Stored items
----------------------------------------
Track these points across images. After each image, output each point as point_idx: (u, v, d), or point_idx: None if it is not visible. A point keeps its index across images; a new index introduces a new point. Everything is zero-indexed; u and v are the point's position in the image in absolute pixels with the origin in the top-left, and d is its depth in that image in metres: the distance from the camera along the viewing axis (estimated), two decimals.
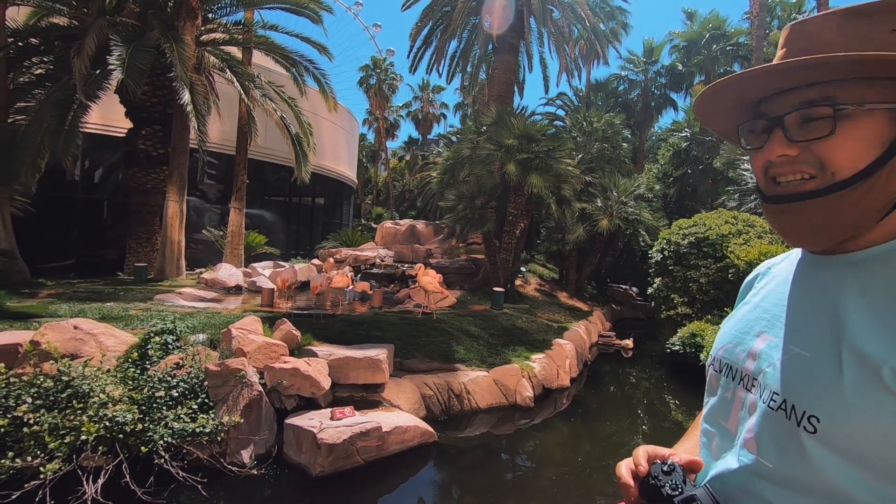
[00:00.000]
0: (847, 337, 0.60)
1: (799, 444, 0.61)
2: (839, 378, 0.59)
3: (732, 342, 0.78)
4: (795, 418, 0.61)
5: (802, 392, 0.62)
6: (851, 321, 0.61)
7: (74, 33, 9.80)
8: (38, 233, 11.37)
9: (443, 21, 16.74)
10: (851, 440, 0.57)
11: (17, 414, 3.72)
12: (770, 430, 0.65)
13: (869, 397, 0.56)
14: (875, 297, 0.61)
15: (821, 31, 0.65)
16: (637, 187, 13.58)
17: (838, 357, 0.60)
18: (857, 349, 0.59)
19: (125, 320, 6.20)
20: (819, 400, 0.60)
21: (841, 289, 0.64)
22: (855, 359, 0.58)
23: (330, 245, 17.00)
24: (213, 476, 4.04)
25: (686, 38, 23.22)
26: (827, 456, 0.59)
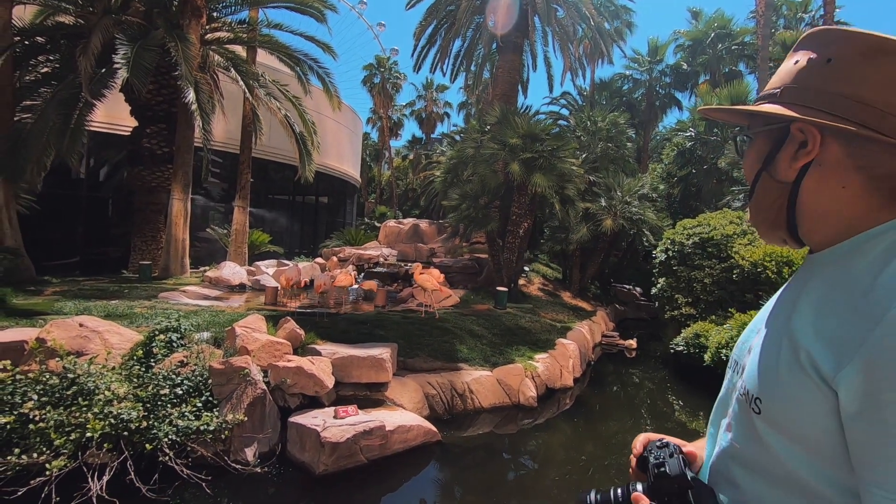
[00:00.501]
----------------------------------------
▶ [Directions for this task]:
Reproduce precisely the lines of the entries above, from the one containing "5: (802, 392, 0.62)" through the final one, both ends included, and omit the pictures.

▶ [Task output]:
5: (802, 392, 0.62)
6: (851, 321, 0.61)
7: (74, 33, 9.80)
8: (38, 233, 11.37)
9: (443, 21, 16.74)
10: (851, 440, 0.57)
11: (17, 414, 3.72)
12: (770, 430, 0.65)
13: (869, 397, 0.56)
14: (875, 297, 0.61)
15: (821, 31, 0.65)
16: (637, 187, 13.58)
17: (838, 357, 0.60)
18: (857, 349, 0.59)
19: (125, 320, 6.20)
20: (819, 400, 0.60)
21: (841, 289, 0.64)
22: (855, 359, 0.58)
23: (330, 245, 17.00)
24: (213, 476, 4.04)
25: (686, 38, 23.22)
26: (827, 456, 0.59)
[00:00.501]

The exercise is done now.